(Saved data entries)
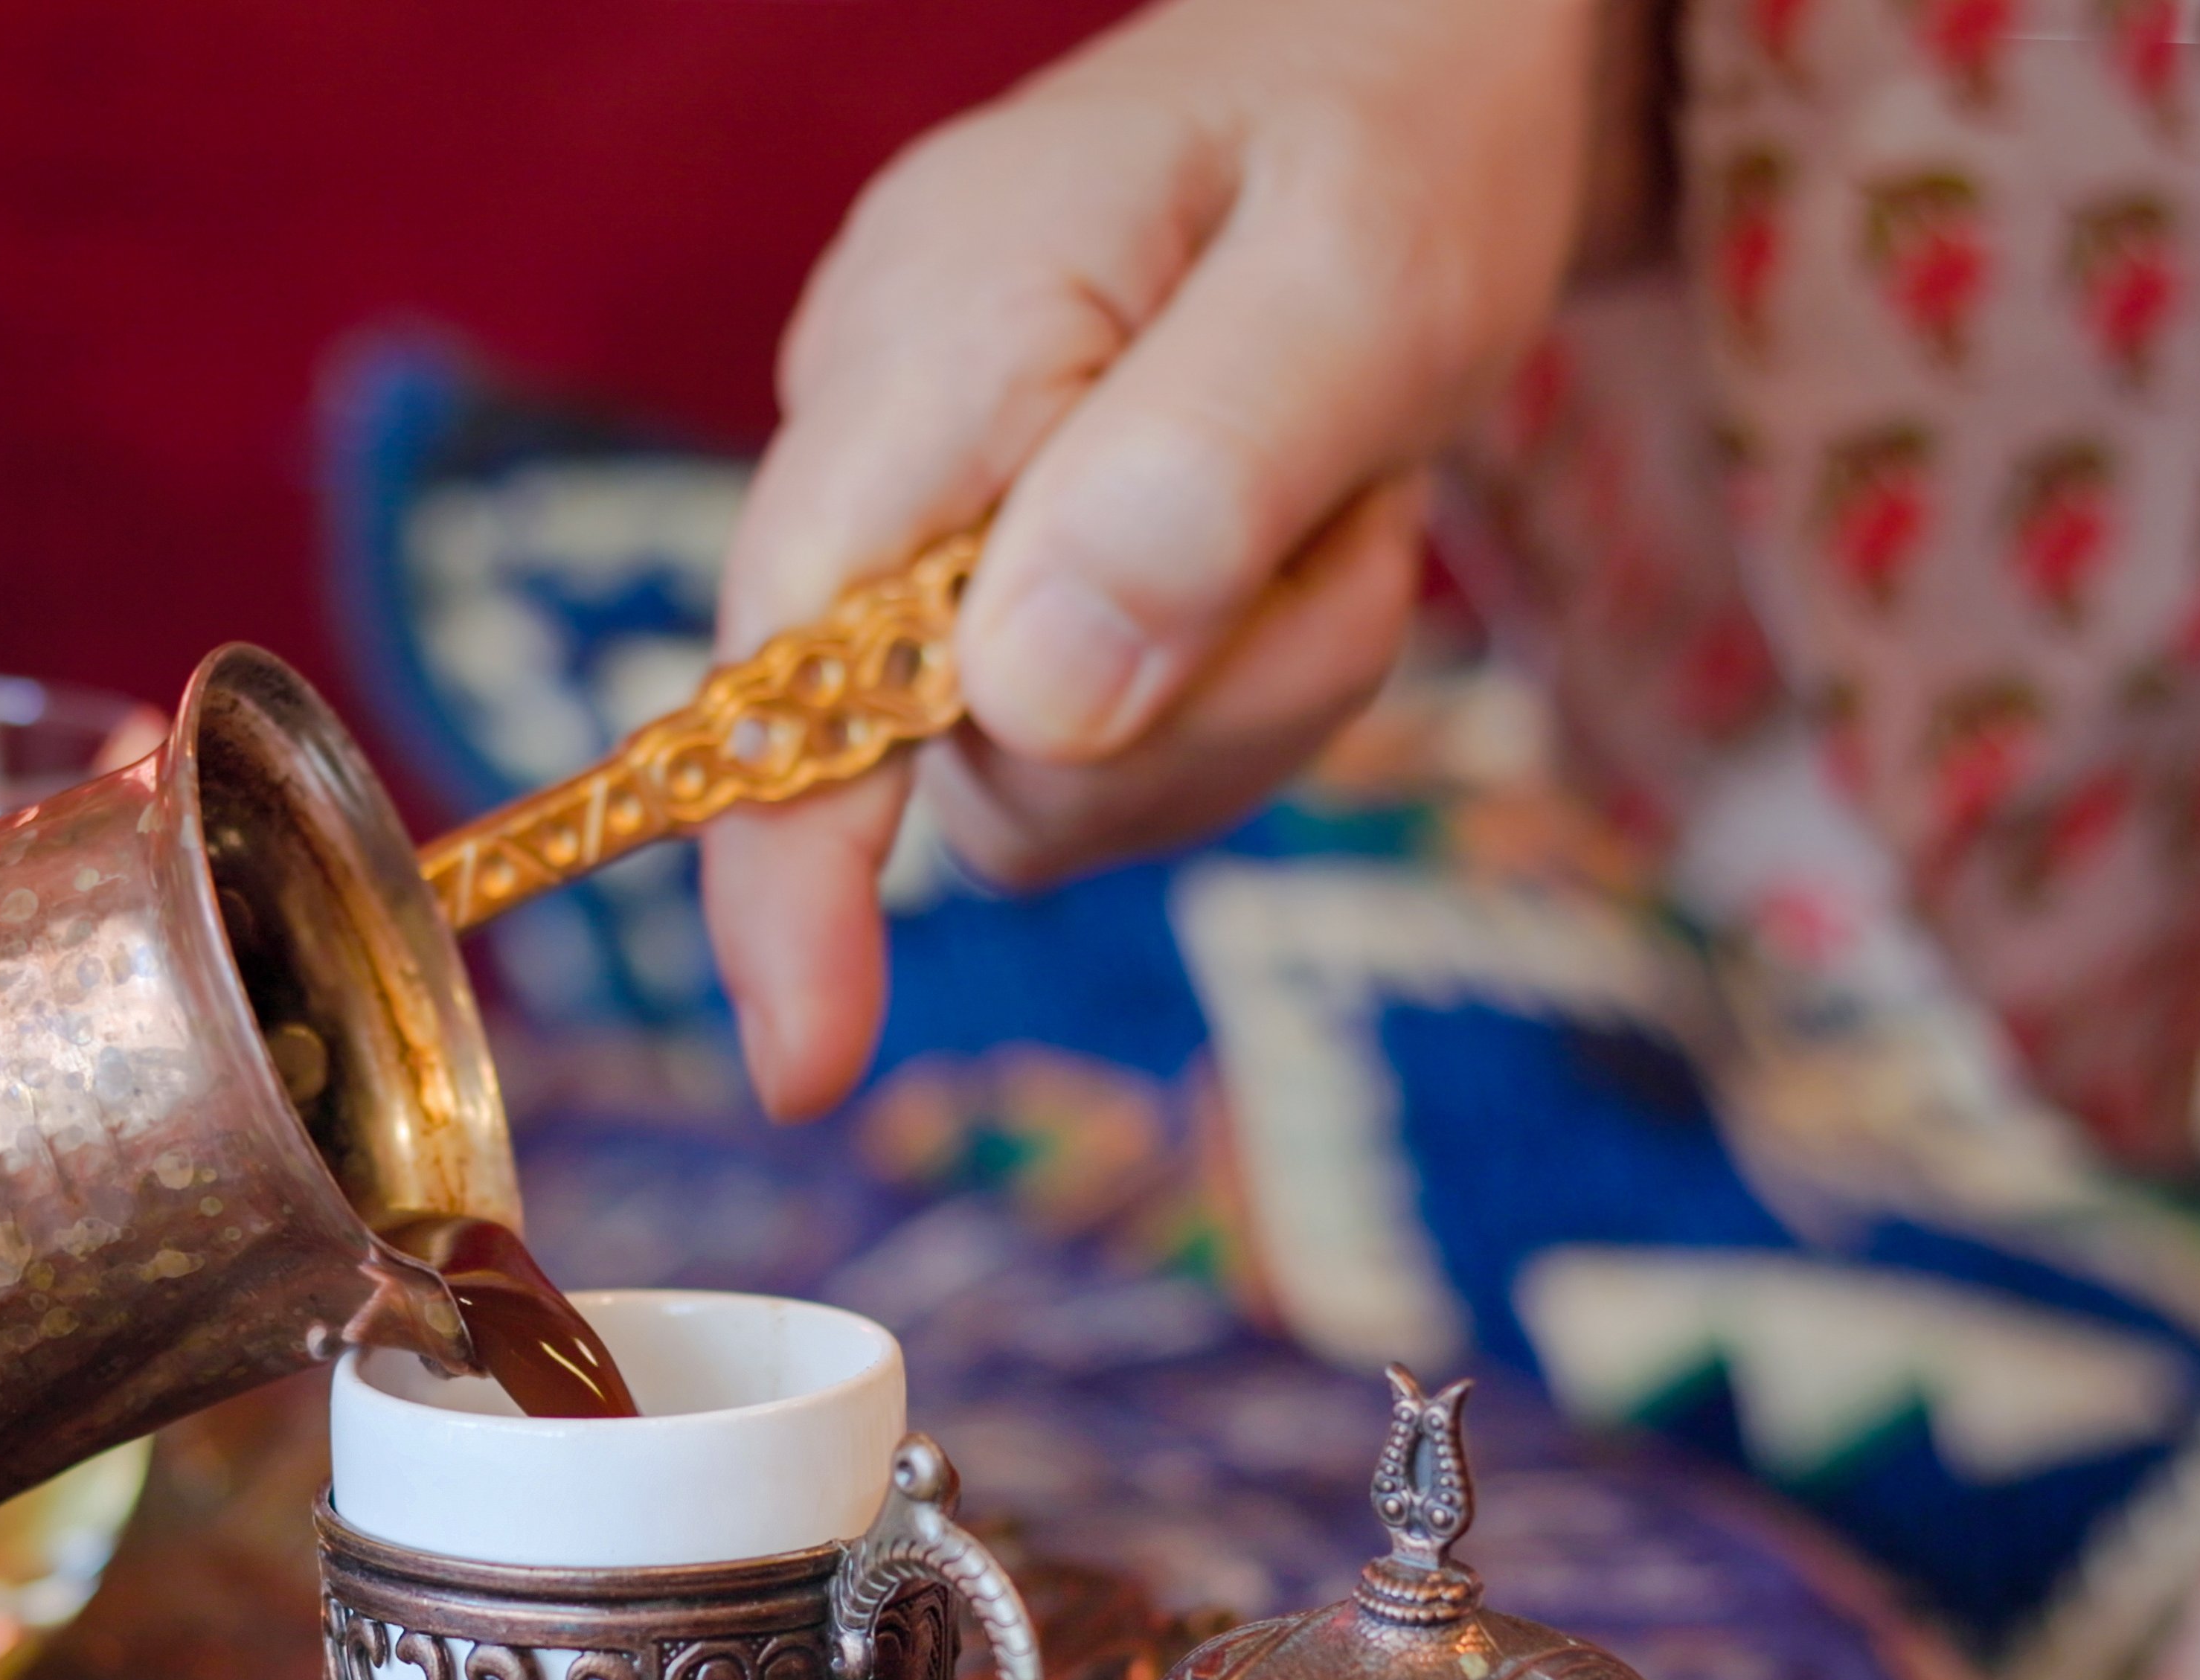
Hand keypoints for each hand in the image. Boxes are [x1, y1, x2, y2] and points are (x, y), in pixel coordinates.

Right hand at [701, 0, 1650, 1117]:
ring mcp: (929, 513)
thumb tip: (1027, 705)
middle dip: (1190, 720)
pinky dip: (1231, 683)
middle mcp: (881, 435)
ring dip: (1240, 696)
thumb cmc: (1400, 131)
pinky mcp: (992, 570)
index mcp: (932, 333)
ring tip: (1339, 502)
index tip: (808, 1059)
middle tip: (1356, 536)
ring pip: (1046, 771)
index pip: (788, 652)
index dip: (784, 865)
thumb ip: (1199, 475)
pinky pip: (1092, 737)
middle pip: (954, 756)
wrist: (1414, 60)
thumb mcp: (1365, 272)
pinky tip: (1288, 539)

### What is expected
From the line containing "pinky dip: (1231, 683)" to the final line of the data above, transcribe every line exactly and nothing more.

### Task output
pinky dip: (1231, 683)
middle mcp: (881, 435)
ring dip: (1240, 696)
thumb cmc: (1400, 131)
pinky mcp: (992, 570)
index mcp: (932, 333)
ring tip: (1339, 502)
index tip: (808, 1059)
middle tip: (1356, 536)
ring pip: (1046, 771)
index pip: (788, 652)
index dip: (784, 865)
thumb ip: (1199, 475)
pinky pip: (1092, 737)
middle pip: (954, 756)
wrist: (1414, 60)
thumb mcp: (1365, 272)
pinky tip: (1288, 539)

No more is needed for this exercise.